MATERIAL FOR THIS EXERCISE START

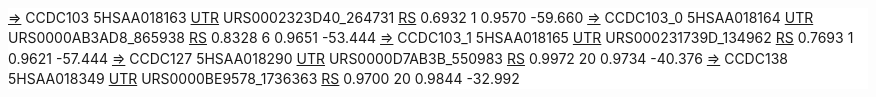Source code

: <td><a href="/human_riboswitch_hits_gallery/_mds/CCAR1">=></a></td>
</tr>
<tr>
<td>CCDC103</td>
<td>5HSAA018163</td>
<td><a href="http://utrdb.ba.itb.cnr.it/getutr/5HSAA018163/1">UTR</a></td>
<td>URS0002323D40_264731</td>
<td><a href="https://rnacentral.org/rna/URS0002323D40/264731">RS</a></td>
<td>0.6932</td>
<td>1</td>
<td>0.9570</td>
<td>-59.660</td>
<td><a href="/human_riboswitch_hits_gallery/_mds/CCDC103">=></a></td>
</tr>
<tr>
<td>CCDC103_0</td>
<td>5HSAA018164</td>
<td><a href="http://utrdb.ba.itb.cnr.it/getutr/5HSAA018164/1">UTR</a></td>
<td>URS0000AB3AD8_865938</td>
<td><a href="https://rnacentral.org/rna/URS0000AB3AD8/865938">RS</a></td>
<td>0.8328</td>
<td>6</td>
<td>0.9651</td>
<td>-53.444</td>
<td><a href="/human_riboswitch_hits_gallery/_mds/CCDC103_0">=></a></td>
</tr>
<tr>
<td>CCDC103_1</td>
<td>5HSAA018165</td>
<td><a href="http://utrdb.ba.itb.cnr.it/getutr/5HSAA018165/1">UTR</a></td>
<td>URS000231739D_134962</td>
<td><a href="https://rnacentral.org/rna/URS000231739D/134962">RS</a></td>
<td>0.7693</td>
<td>1</td>
<td>0.9621</td>
<td>-57.444</td>
<td><a href="/human_riboswitch_hits_gallery/_mds/CCDC103_1">=></a></td>
</tr>
<tr>
<td>CCDC127</td>
<td>5HSAA018290</td>
<td><a href="http://utrdb.ba.itb.cnr.it/getutr/5HSAA018290/1">UTR</a></td>
<td>URS0000D7AB3B_550983</td>
<td><a href="https://rnacentral.org/rna/URS0000D7AB3B/550983">RS</a></td>
<td>0.9972</td>
<td>20</td>
<td>0.9734</td>
<td>-40.376</td>
<td><a href="/human_riboswitch_hits_gallery/_mds/CCDC127">=></a></td>
</tr>
<tr>
<td>CCDC138</td>
<td>5HSAA018349</td>
<td><a href="http://utrdb.ba.itb.cnr.it/getutr/5HSAA018349/1">UTR</a></td>
<td>URS0000BE9578_1736363</td>
<td><a href="https://rnacentral.org/rna/URS0000BE9578/1736363">RS</a></td>
<td>0.9700</td>
<td>20</td>
<td>0.9844</td>
<td>-32.992</td>
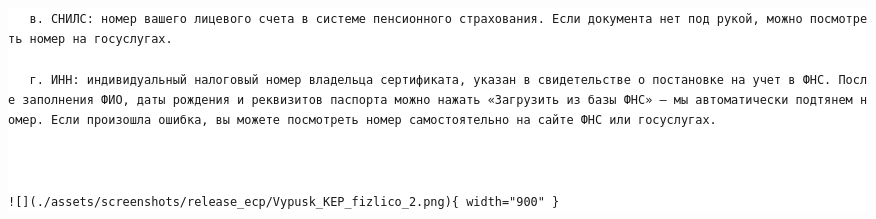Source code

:        в. СНИЛС: номер вашего лицевого счета в системе пенсионного страхования. Если документа нет под рукой, можно посмотреть номер на госуслугах.

       г. ИНН: индивидуальный налоговый номер владельца сертификата, указан в свидетельстве о постановке на учет в ФНС. После заполнения ФИО, даты рождения и реквизитов паспорта можно нажать «Загрузить из базы ФНС» — мы автоматически подтянем номер. Если произошла ошибка, вы можете посмотреть номер самостоятельно на сайте ФНС или госуслугах.


    
    ![](./assets/screenshots/release_ecp/Vypusk_KEP_fizlico_2.png){ width="900" }
    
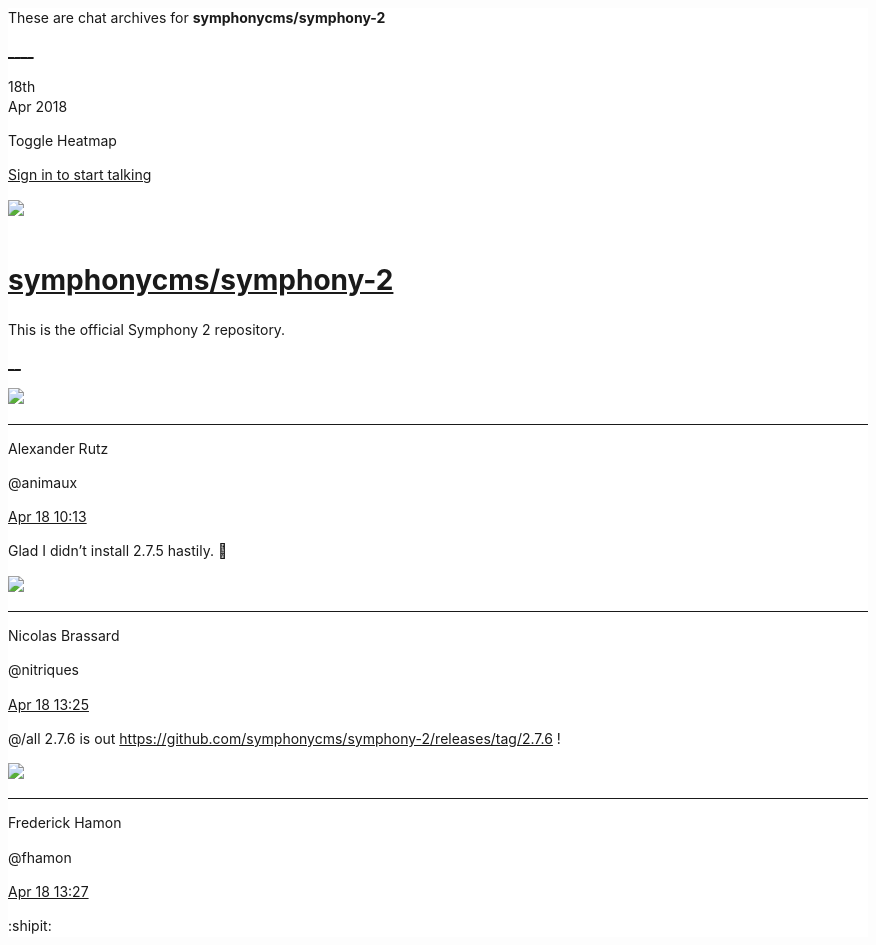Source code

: These are chat archives for **symphonycms/symphony-2**

[__](/symphonycms/symphony-2/archives/2018/04/19)[__](/symphonycms/symphony-2/archives/2018/04/17)

18th  
Apr 2018

Toggle Heatmap

[Sign in to start talking](/login?action=login&button=archive-login)

![](https://avatars-02.gitter.im/group/iv/3/57542c45c43b8c601977197e?s=48)

#  [symphonycms/symphony-2](/symphonycms/symphony-2)

This is the official Symphony 2 repository.

[ __](/orgs/symphonycms/rooms "More symphonycms rooms")

![](https://avatars2.githubusercontent.com/u/446874?v=4&s=30)

____

Alexander Rutz

@animaux

[Apr 18
10:13](https://gitter.im/symphonycms/symphony-2?at=5ad71a3e102fac7b7b24cf11)

Glad I didn’t install 2.7.5 hastily. :palm_tree:

![](https://avatars1.githubusercontent.com/u/771169?v=4&s=30)

____

Nicolas Brassard

@nitriques

[Apr 18
13:25](https://gitter.im/symphonycms/symphony-2?at=5ad74754102fac7b7b25cc09)

@/all 2.7.6 is out
<https://github.com/symphonycms/symphony-2/releases/tag/2.7.6> !

![](https://avatars0.githubusercontent.com/u/12309400?v=4&s=30)

____

Frederick Hamon

@fhamon

[Apr 18
13:27](https://gitter.im/symphonycms/symphony-2?at=5ad747c9109bb04332d5c0a3)

:shipit:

MATERIAL FOR THIS EXERCISE END

- **WORK REQUEST**: Pick out every line of the material that contains the string "symphonycms", matching case exactly.

- **ANSWER**:
: These are chat archives for **symphonycms/symphony-2**
[__](/symphonycms/symphony-2/archives/2018/04/19)[__](/symphonycms/symphony-2/archives/2018/04/17)
#  [symphonycms/symphony-2](/symphonycms/symphony-2)
[ __](/orgs/symphonycms/rooms "More symphonycms rooms")
10:13](https://gitter.im/symphonycms/symphony-2?at=5ad71a3e102fac7b7b24cf11)
13:25](https://gitter.im/symphonycms/symphony-2?at=5ad74754102fac7b7b25cc09)
<https://github.com/symphonycms/symphony-2/releases/tag/2.7.6> !
13:27](https://gitter.im/symphonycms/symphony-2?at=5ad747c9109bb04332d5c0a3)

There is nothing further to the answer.